More encouragingly, existing borrowers are benefiting from lower interest rates. As a result, the Council of Mortgage Lenders has reduced its forecast for repossessions in 2009 from 75K to 65K. This is still more than 50% higher than in 2008, but below the peak in the last recession.

Signs of encouragement also came out of the US. Durable goods orders jumped 1.8% m/m in May, after a similar gain in April. Orders excluding aircraft and defence are less volatile and give a better indication of companies underlying investment intentions. This measure rose 4.8% m/m, the strongest monthly gain since September 2004. Investment is firming, but from an extremely low base. On this measure, orders are still down 22% on last year.

Last week’s statement after the Federal Reserve’s rate setting meeting was largely as expected. The Fed confirmed that interest rates are likely to stay at their exceptionally low levels “for an extended period", and that it would continue with the asset purchase scheme in its current form. In an effort to keep mortgage rates low, the Federal Reserve is already committed to buying up to $1.25 trillion of agency guaranteed mortgage debt and up to $300bn of treasury bills. So far, the Fed is about half way through this process.

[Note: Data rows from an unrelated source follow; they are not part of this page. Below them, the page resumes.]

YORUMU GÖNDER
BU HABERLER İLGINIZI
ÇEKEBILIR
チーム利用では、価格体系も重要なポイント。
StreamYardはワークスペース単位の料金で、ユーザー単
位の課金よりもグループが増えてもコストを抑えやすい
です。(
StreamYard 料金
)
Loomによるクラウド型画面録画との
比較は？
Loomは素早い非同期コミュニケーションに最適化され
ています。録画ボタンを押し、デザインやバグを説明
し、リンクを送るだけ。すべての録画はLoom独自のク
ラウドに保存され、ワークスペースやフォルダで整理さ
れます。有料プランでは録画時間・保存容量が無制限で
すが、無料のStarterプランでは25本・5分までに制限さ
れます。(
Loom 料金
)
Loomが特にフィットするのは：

The flash PMI for the euro area for June showed a fractional improvement. The composite PMI, a good early indicator of activity, rose marginally to 44.4 this month, some way up from February's low of 36 but still stubbornly below the 50-mark that would signal a return to growth. The different pressures on the euro area mean the performance of countries within the single currency area is not identical. Germany is still reeling from the decline in external demand that has knocked the wind out of its export sector while countries like Ireland and Italy are adjusting after large property bubble bursts and recent sovereign credit rating downgrades.

Indeed, house prices in Ireland continued their downward spiral in May matching the kind of declines we have seen in the UK. Prices have dropped 21% since their peak in February 2007 and now stand at the same level they were in mid-2004. Low levels of demand and a supply overhang suggest the market has some way to go before it reaches a bottom. As prices have risen four-fold since 1996, while incomes have not even doubled, affordability was stretched. With a deep recession underway income growth is unlikely, leaving prices to make most of the adjustment.

Finally, inflation in Japan hit a seven year low this month. Consumer prices dropped 1.1% in June compared to a year ago, in the fourth and steepest decline so far this year. Deflation, a sustained period of falling prices, looks like it has returned to Japan. And whilst it is not a pleasant bed-fellow, it is a familiar one. In the last decade prices have only increased in 29 months compared to a year earlier, but have fallen in 85 months.